All that remained after her fury was her magic.
Not the place she’d gone while trying to reach Lorcan, but the center of her wisp powers.
They were weakened from the iron, but still vibrant enough from the heist to latch onto.
The guards rushed to Jason, who yelled and sent Maya off for medical help.
The other goon fretted over him, and Jason pushed him away. He never could stand looking weak.
She smiled. Let that energy rush to her fingertips. The burst of power came to her like an emotional avalanche. He thought he was just going to get away with it. He was going to leave like he hadn’t destroyed her life.

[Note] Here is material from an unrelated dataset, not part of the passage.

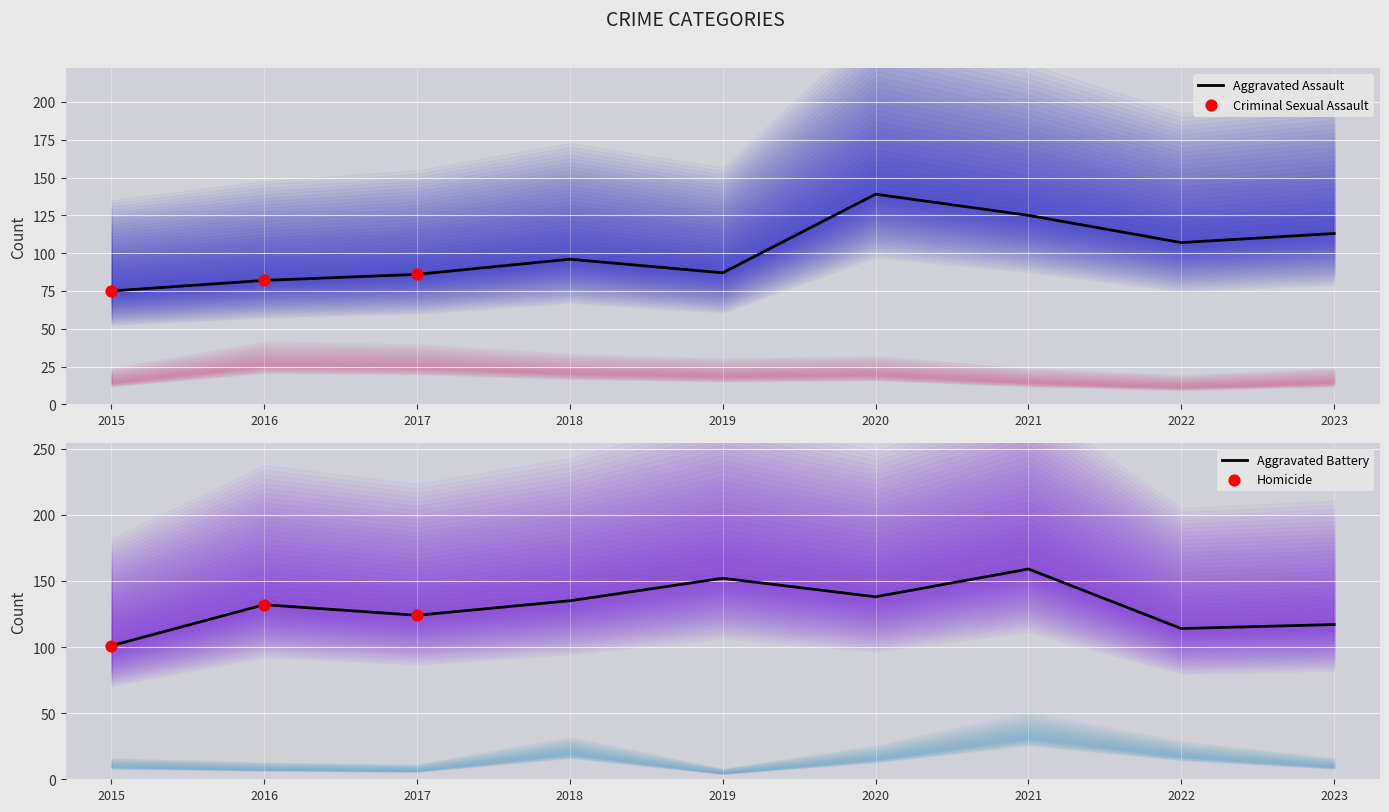

Is the value of Aggravated Battery at 2017 greater than the value of Homicide at 2022?

Yes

No . The answer was all she needed.
She pushed like she had never pushed, sending herself into slow motion with such force that time stood still. The drop of blood stalled at the bottom of Jason’s chin. His goon’s outstretched hand froze. The clock refused to tick.
Between one second and the next, Kierse shifted forward, her body a blur as she went from tied to the chair with iron to standing on her own two feet.
Magic suffused her bones and whipped her hair around her face and sang a sweet tune.
The scent of Irish wildflowers blooming in the spring burst across the room.
Golden magic mingled with blue down her limbs.
She dropped her slow motion. Time ticked forward.
Kierse had phased from one place to the next.